* PROMPT: Copy each entry below unchanged; the images do not go in the copy.
++++ RECORDS
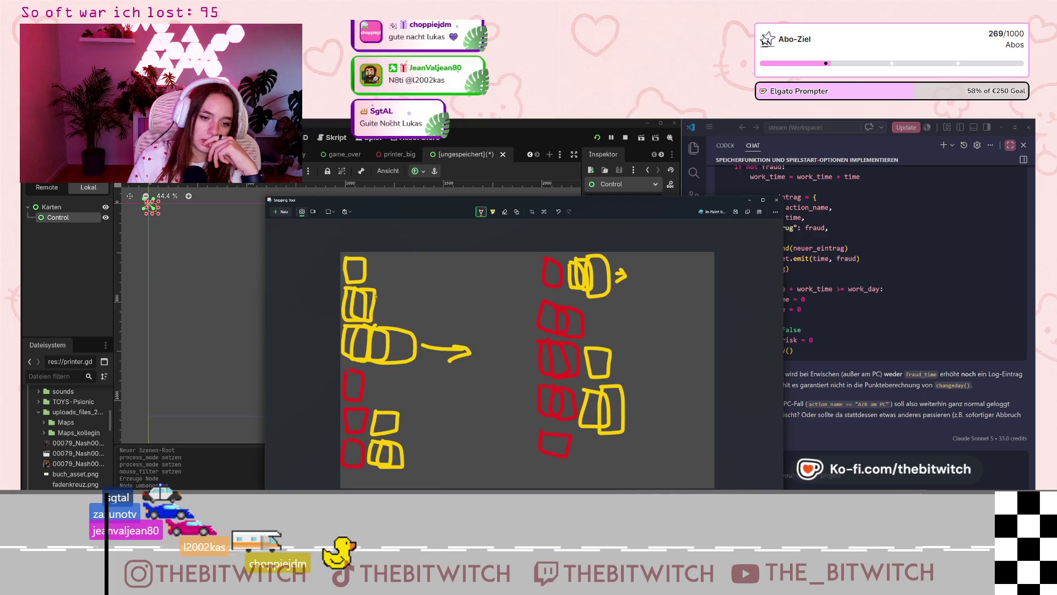
{"action": "key", "text": "ctrl+e"}
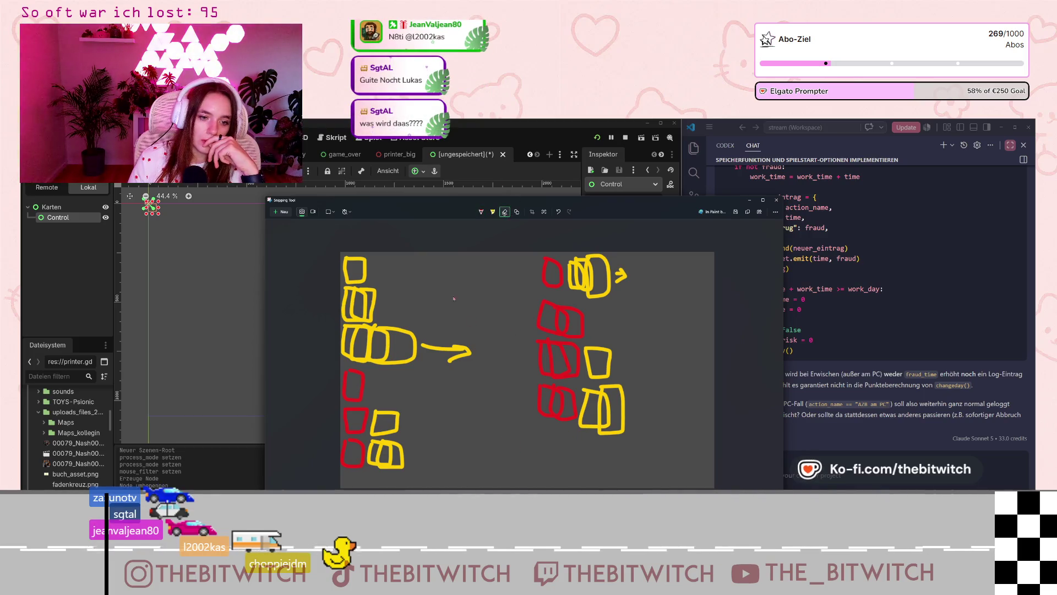
Step: Draw a red G-shaped mark under the right column and slide the sketch window aside
{"action": "left_click", "coordinate": [481, 212]}
{"action": "left_click_drag", "start_coordinate": [565, 441], "coordinate": [568, 458]}
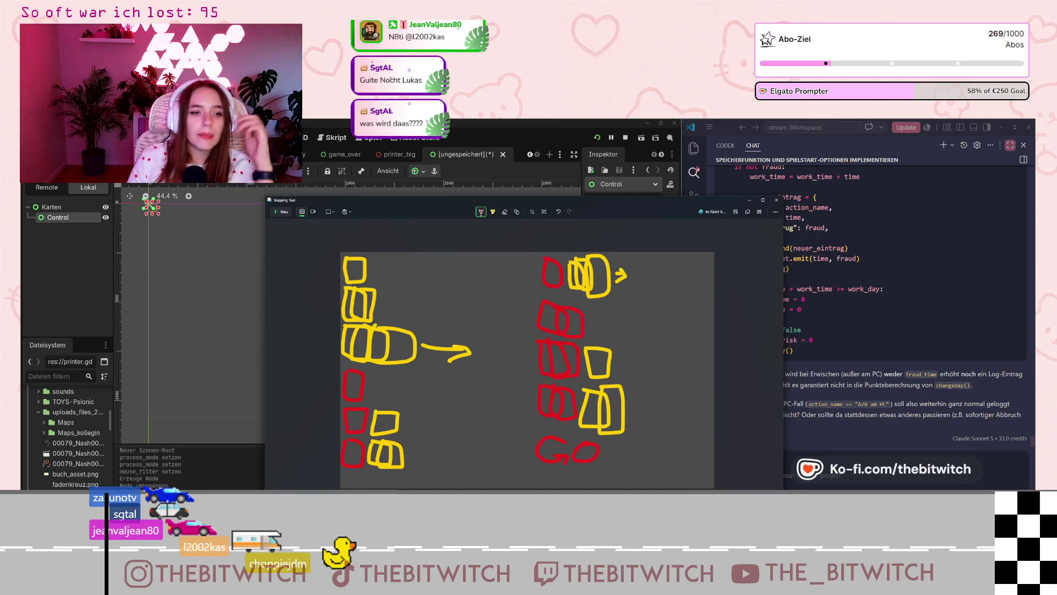
{"action": "left_click_drag", "start_coordinate": [654, 203], "coordinate": [835, 213]}
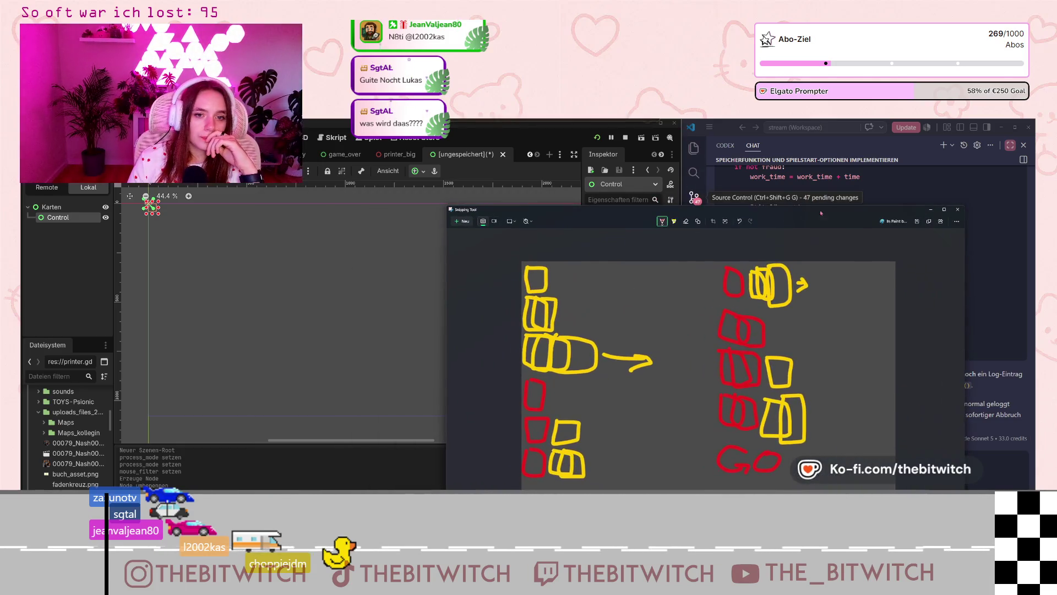
Step: Bring Godot forward in the Script workspace with its help search open
{"action": "left_click", "coordinate": [70, 261]}
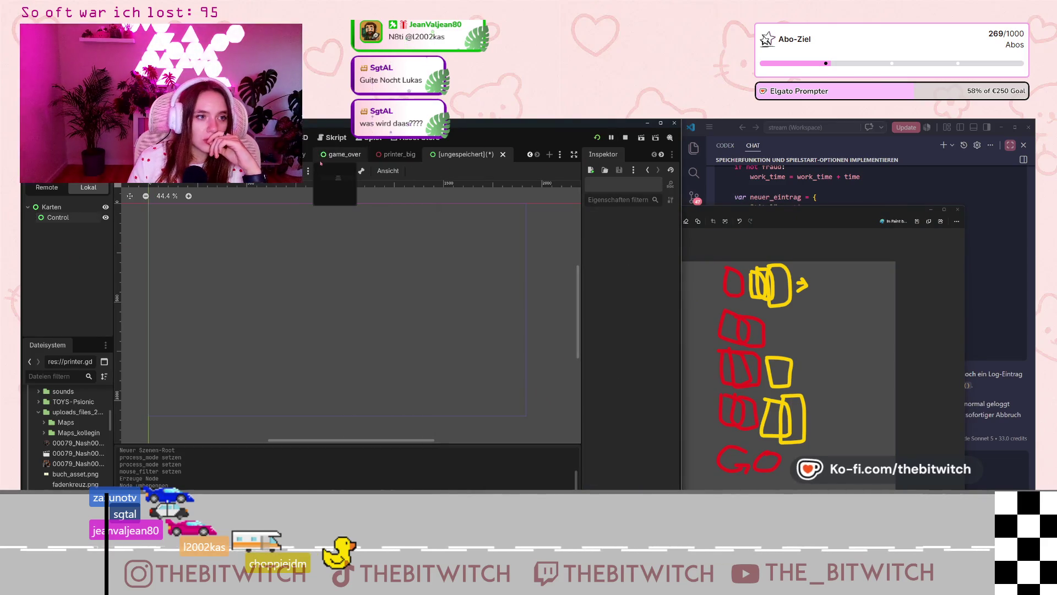
{"action": "left_click", "coordinate": [332, 137]}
++++++++
* RESPONSE:
{"action": "key", "text": "ctrl+e"}
Step: Draw a red G-shaped mark under the right column and slide the sketch window aside
{"action": "left_click", "coordinate": [481, 212]}
{"action": "left_click_drag", "start_coordinate": [565, 441], "coordinate": [568, 458]}
{"action": "left_click_drag", "start_coordinate": [654, 203], "coordinate": [835, 213]}
Step: Bring Godot forward in the Script workspace with its help search open
{"action": "left_click", "coordinate": [70, 261]}
{"action": "left_click", "coordinate": [332, 137]}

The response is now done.